→ DESCRIPTION OF THE TASK: The data below should be retyped exactly, with the pictures left out.
___ THE RECORDS ___
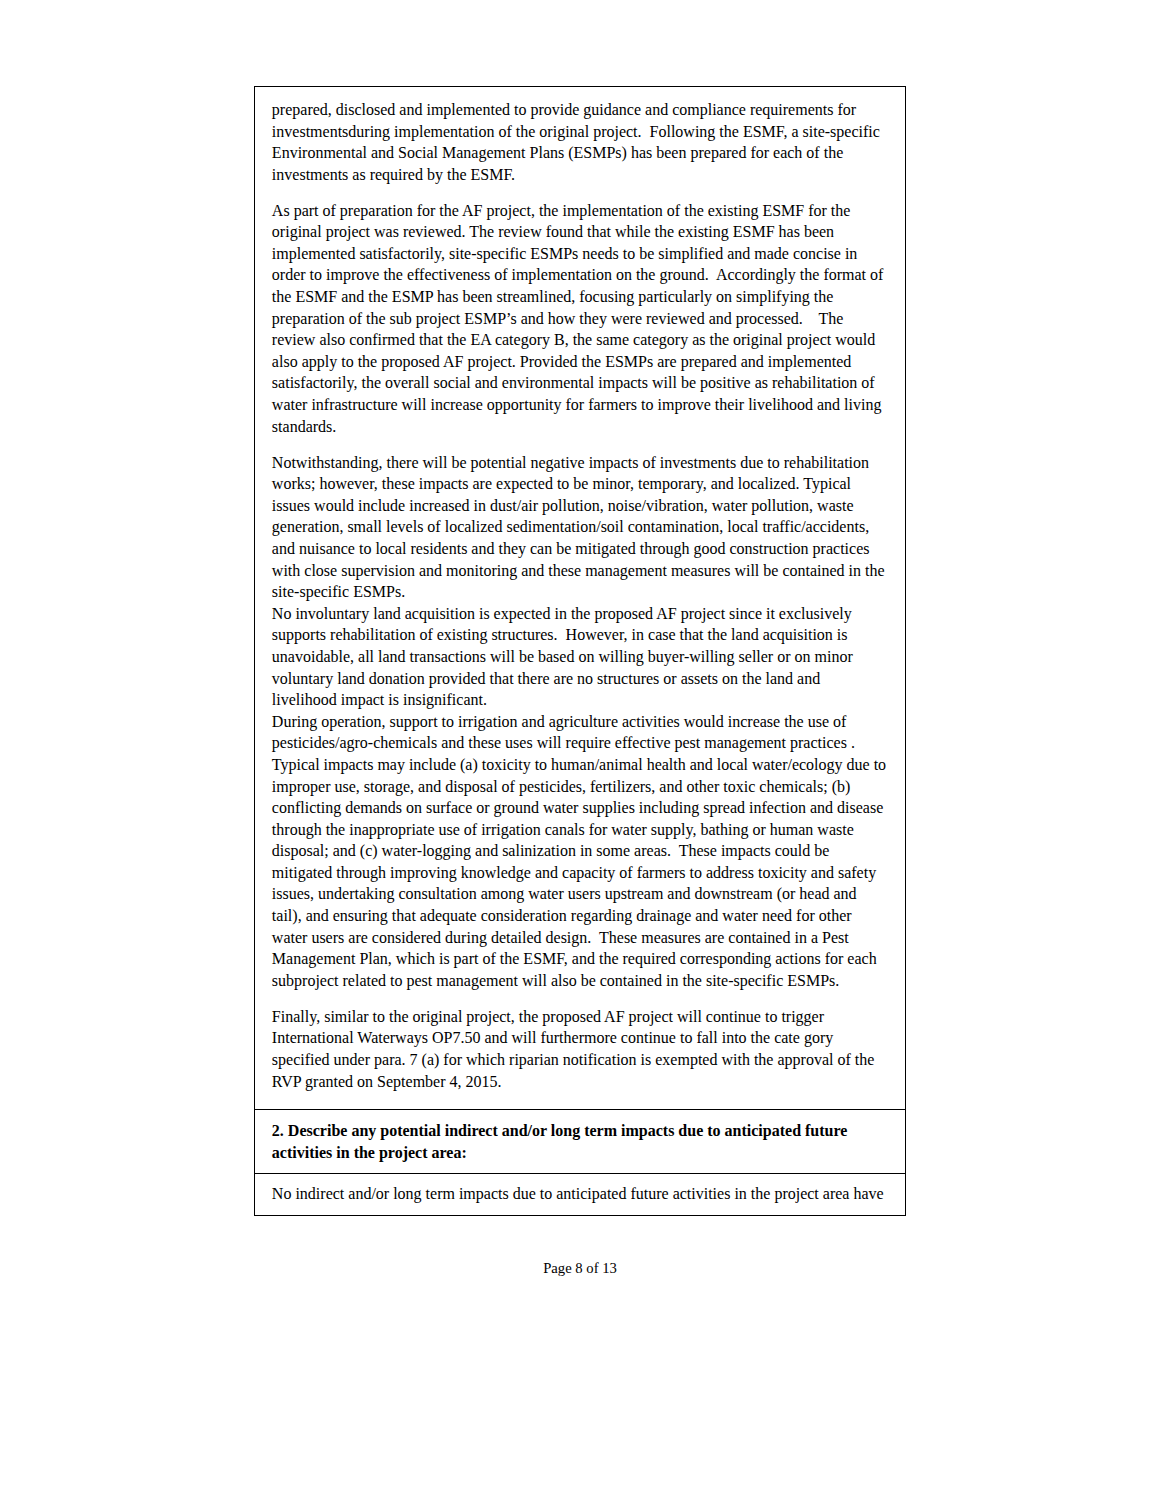prepared, disclosed and implemented to provide guidance and compliance requirements for investmentsduring implementation of the original project. Following the ESMF, a site-specific Environmental and Social Management Plans (ESMPs) has been prepared for each of the investments as required by the ESMF.
As part of preparation for the AF project, the implementation of the existing ESMF for the original project was reviewed. The review found that while the existing ESMF has been implemented satisfactorily, site-specific ESMPs needs to be simplified and made concise in order to improve the effectiveness of implementation on the ground. Accordingly the format of the ESMF and the ESMP has been streamlined, focusing particularly on simplifying the preparation of the sub project ESMP’s and how they were reviewed and processed. The review also confirmed that the EA category B, the same category as the original project would also apply to the proposed AF project. Provided the ESMPs are prepared and implemented satisfactorily, the overall social and environmental impacts will be positive as rehabilitation of water infrastructure will increase opportunity for farmers to improve their livelihood and living standards.
Notwithstanding, there will be potential negative impacts of investments due to rehabilitation works; however, these impacts are expected to be minor, temporary, and localized. Typical issues would include increased in dust/air pollution, noise/vibration, water pollution, waste generation, small levels of localized sedimentation/soil contamination, local traffic/accidents, and nuisance to local residents and they can be mitigated through good construction practices with close supervision and monitoring and these management measures will be contained in the site-specific ESMPs.
No involuntary land acquisition is expected in the proposed AF project since it exclusively supports rehabilitation of existing structures. However, in case that the land acquisition is unavoidable, all land transactions will be based on willing buyer-willing seller or on minor voluntary land donation provided that there are no structures or assets on the land and livelihood impact is insignificant.
During operation, support to irrigation and agriculture activities would increase the use of pesticides/agro-chemicals and these uses will require effective pest management practices . Typical impacts may include (a) toxicity to human/animal health and local water/ecology due to improper use, storage, and disposal of pesticides, fertilizers, and other toxic chemicals; (b) conflicting demands on surface or ground water supplies including spread infection and disease through the inappropriate use of irrigation canals for water supply, bathing or human waste disposal; and (c) water-logging and salinization in some areas. These impacts could be mitigated through improving knowledge and capacity of farmers to address toxicity and safety issues, undertaking consultation among water users upstream and downstream (or head and tail), and ensuring that adequate consideration regarding drainage and water need for other water users are considered during detailed design. These measures are contained in a Pest Management Plan, which is part of the ESMF, and the required corresponding actions for each subproject related to pest management will also be contained in the site-specific ESMPs.
Finally, similar to the original project, the proposed AF project will continue to trigger International Waterways OP7.50 and will furthermore continue to fall into the cate gory specified under para. 7 (a) for which riparian notification is exempted with the approval of the RVP granted on September 4, 2015.
2. Describe any potential indirect and/or long term impacts due to anticipated future activities in the project area:
No indirect and/or long term impacts due to anticipated future activities in the project area have
Page 8 of 13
___
→ EXERCISE ANSWER:
prepared, disclosed and implemented to provide guidance and compliance requirements for investmentsduring implementation of the original project. Following the ESMF, a site-specific Environmental and Social Management Plans (ESMPs) has been prepared for each of the investments as required by the ESMF.
As part of preparation for the AF project, the implementation of the existing ESMF for the original project was reviewed. The review found that while the existing ESMF has been implemented satisfactorily, site-specific ESMPs needs to be simplified and made concise in order to improve the effectiveness of implementation on the ground. Accordingly the format of the ESMF and the ESMP has been streamlined, focusing particularly on simplifying the preparation of the sub project ESMP’s and how they were reviewed and processed. The review also confirmed that the EA category B, the same category as the original project would also apply to the proposed AF project. Provided the ESMPs are prepared and implemented satisfactorily, the overall social and environmental impacts will be positive as rehabilitation of water infrastructure will increase opportunity for farmers to improve their livelihood and living standards.
Notwithstanding, there will be potential negative impacts of investments due to rehabilitation works; however, these impacts are expected to be minor, temporary, and localized. Typical issues would include increased in dust/air pollution, noise/vibration, water pollution, waste generation, small levels of localized sedimentation/soil contamination, local traffic/accidents, and nuisance to local residents and they can be mitigated through good construction practices with close supervision and monitoring and these management measures will be contained in the site-specific ESMPs.
No involuntary land acquisition is expected in the proposed AF project since it exclusively supports rehabilitation of existing structures. However, in case that the land acquisition is unavoidable, all land transactions will be based on willing buyer-willing seller or on minor voluntary land donation provided that there are no structures or assets on the land and livelihood impact is insignificant.
During operation, support to irrigation and agriculture activities would increase the use of pesticides/agro-chemicals and these uses will require effective pest management practices . Typical impacts may include (a) toxicity to human/animal health and local water/ecology due to improper use, storage, and disposal of pesticides, fertilizers, and other toxic chemicals; (b) conflicting demands on surface or ground water supplies including spread infection and disease through the inappropriate use of irrigation canals for water supply, bathing or human waste disposal; and (c) water-logging and salinization in some areas. These impacts could be mitigated through improving knowledge and capacity of farmers to address toxicity and safety issues, undertaking consultation among water users upstream and downstream (or head and tail), and ensuring that adequate consideration regarding drainage and water need for other water users are considered during detailed design. These measures are contained in a Pest Management Plan, which is part of the ESMF, and the required corresponding actions for each subproject related to pest management will also be contained in the site-specific ESMPs.
Finally, similar to the original project, the proposed AF project will continue to trigger International Waterways OP7.50 and will furthermore continue to fall into the cate gory specified under para. 7 (a) for which riparian notification is exempted with the approval of the RVP granted on September 4, 2015.
2. Describe any potential indirect and/or long term impacts due to anticipated future activities in the project area:
No indirect and/or long term impacts due to anticipated future activities in the project area have
Page 8 of 13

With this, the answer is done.